But if "Discovery" was a reboot you could kill young Kirk much like how the Kelvin Universe destroyed Vulcan. To me that is one of the good things about a reboot. They way I see it both aproaches can work. Reboot gives you almost unlimited flexibility in telling a story and prime universe gives you and extra level of texture and depth.
As for uniforms and sets and stuff like that I feel like they are kind of important somewhat in a established universe but only in terms to how close they are to and exsiting show. Which is one of the reasons I think a prime prequel is almost impossible to pull off unless you go way back like "Enterprise" did. That's not to say you can't do something in "TOS" time but if you do I think it only feels credible if it is a reboot instead of pretending the slick new shows is taking place along side of the old dated looking 60's show.
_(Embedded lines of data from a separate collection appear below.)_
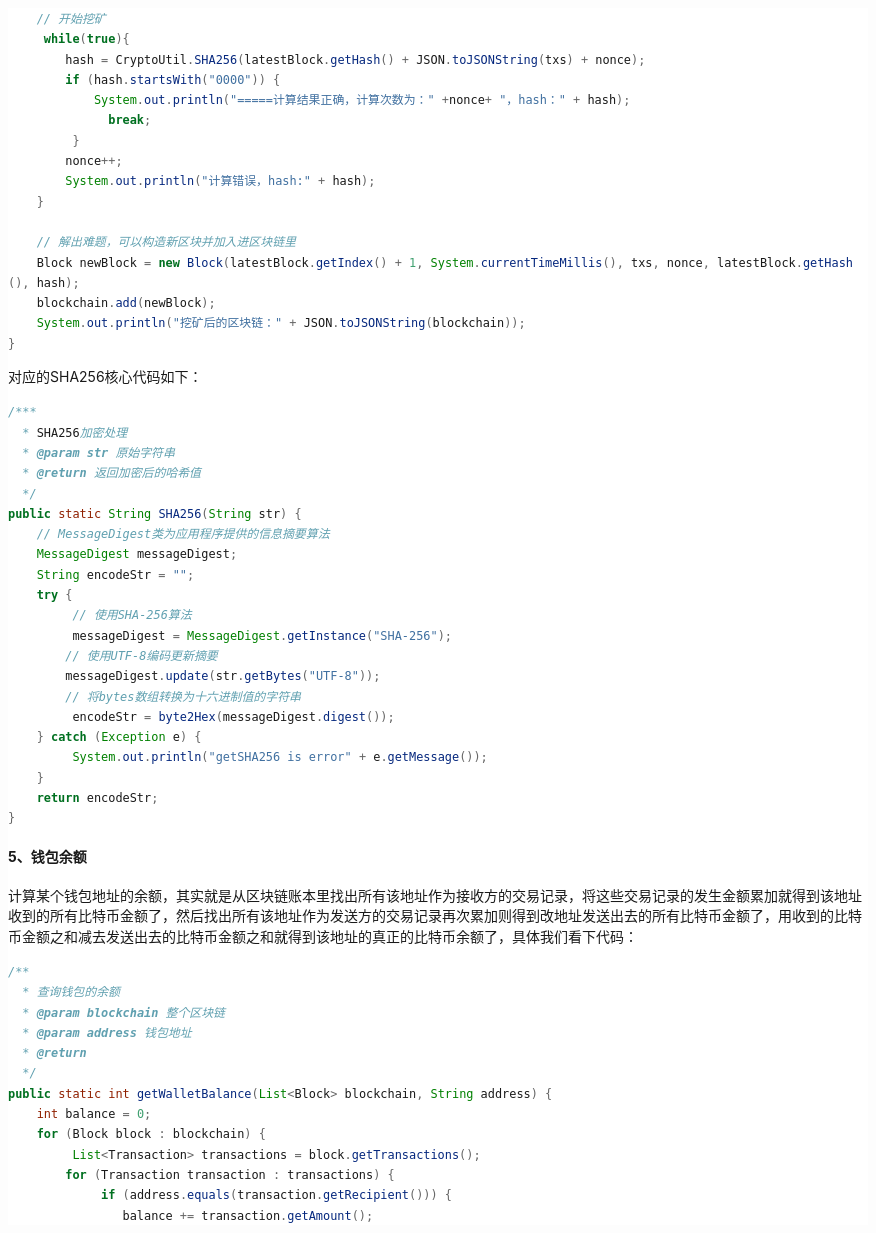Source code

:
 ```java
    // 开始挖矿
     while(true){
        hash = CryptoUtil.SHA256(latestBlock.getHash() + JSON.toJSONString(txs) + nonce);
        if (hash.startsWith("0000")) {
            System.out.println("=====计算结果正确，计算次数为：" +nonce+ "，hash：" + hash);
              break;
         }
        nonce++;
        System.out.println("计算错误，hash:" + hash);
    }

    // 解出难题，可以构造新区块并加入进区块链里
    Block newBlock = new Block(latestBlock.getIndex() + 1, System.currentTimeMillis(), txs, nonce, latestBlock.getHash(), hash);
    blockchain.add(newBlock);
    System.out.println("挖矿后的区块链：" + JSON.toJSONString(blockchain));
}
```

对应的SHA256核心代码如下：

```java
/***
  * SHA256加密处理
  * @param str 原始字符串
  * @return 返回加密后的哈希值
  */
public static String SHA256(String str) {
    // MessageDigest类为应用程序提供的信息摘要算法
    MessageDigest messageDigest;
    String encodeStr = "";
    try {
         // 使用SHA-256算法
         messageDigest = MessageDigest.getInstance("SHA-256");
        // 使用UTF-8编码更新摘要
        messageDigest.update(str.getBytes("UTF-8"));
        // 将bytes数组转换为十六进制值的字符串
         encodeStr = byte2Hex(messageDigest.digest());
    } catch (Exception e) {
         System.out.println("getSHA256 is error" + e.getMessage());
    }
    return encodeStr;
}

```

#### 5、钱包余额

计算某个钱包地址的余额，其实就是从区块链账本里找出所有该地址作为接收方的交易记录，将这些交易记录的发生金额累加就得到该地址收到的所有比特币金额了，然后找出所有该地址作为发送方的交易记录再次累加则得到改地址发送出去的所有比特币金额了，用收到的比特币金额之和减去发送出去的比特币金额之和就得到该地址的真正的比特币余额了，具体我们看下代码：

```java
/**
  * 查询钱包的余额
  * @param blockchain 整个区块链
  * @param address 钱包地址
  * @return
  */
public static int getWalletBalance(List<Block> blockchain, String address) {
    int balance = 0;
    for (Block block : blockchain) {
         List<Transaction> transactions = block.getTransactions();
        for (Transaction transaction : transactions) {
             if (address.equals(transaction.getRecipient())) {
                balance += transaction.getAmount();
```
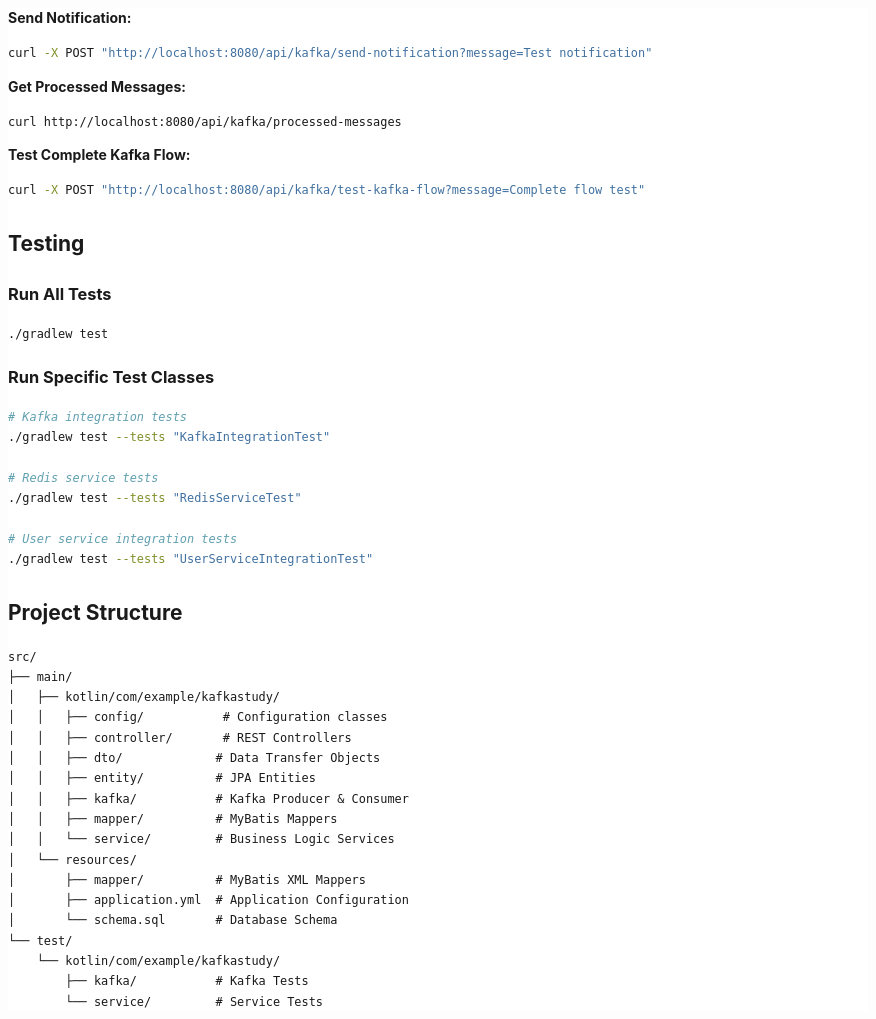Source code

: **Send Notification:**
```bash
curl -X POST "http://localhost:8080/api/kafka/send-notification?message=Test notification"
```

**Get Processed Messages:**
```bash
curl http://localhost:8080/api/kafka/processed-messages
```

**Test Complete Kafka Flow:**
```bash
curl -X POST "http://localhost:8080/api/kafka/test-kafka-flow?message=Complete flow test"
```

## Testing

### Run All Tests

```bash
./gradlew test
```

### Run Specific Test Classes

```bash
# Kafka integration tests
./gradlew test --tests "KafkaIntegrationTest"

# Redis service tests
./gradlew test --tests "RedisServiceTest"

# User service integration tests
./gradlew test --tests "UserServiceIntegrationTest"
```

## Project Structure

```
src/
├── main/
│   ├── kotlin/com/example/kafkastudy/
│   │   ├── config/           # Configuration classes
│   │   ├── controller/       # REST Controllers
│   │   ├── dto/             # Data Transfer Objects
│   │   ├── entity/          # JPA Entities
│   │   ├── kafka/           # Kafka Producer & Consumer
│   │   ├── mapper/          # MyBatis Mappers
│   │   └── service/         # Business Logic Services
│   └── resources/
│       ├── mapper/          # MyBatis XML Mappers
│       ├── application.yml  # Application Configuration
│       └── schema.sql       # Database Schema
└── test/
    └── kotlin/com/example/kafkastudy/
        ├── kafka/           # Kafka Tests
        └── service/         # Service Tests
```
It's also why I think "TNG" can look so different from "TOS" and that is because it is set 80 years after the first show. I got a question. What do you think is more credible? If the teaser we got was for a show set 20 years after "Voyager" or 10 years before "TOS?" Reboot makes the question irrelevant but a show that wants to be set in a existing timeline I think does make it a somewhat important question.

Jason
 
I like the costumes of the new movies but it does seem odd that Discovery looks like an outtake from the new movies if its supposed to be set in the original timeline. But no big deal. Discovery could break new ground and entertain but Id be more excited if it wasn't a prequel. Star Trek is about going forward. New aliens, new ideas, fresh looking aesthetics, ect. Visually I'd like to see a reimagining based on where technology is now; Star Trek should look sleek, minimalist, and believable, as Rodenberry intended.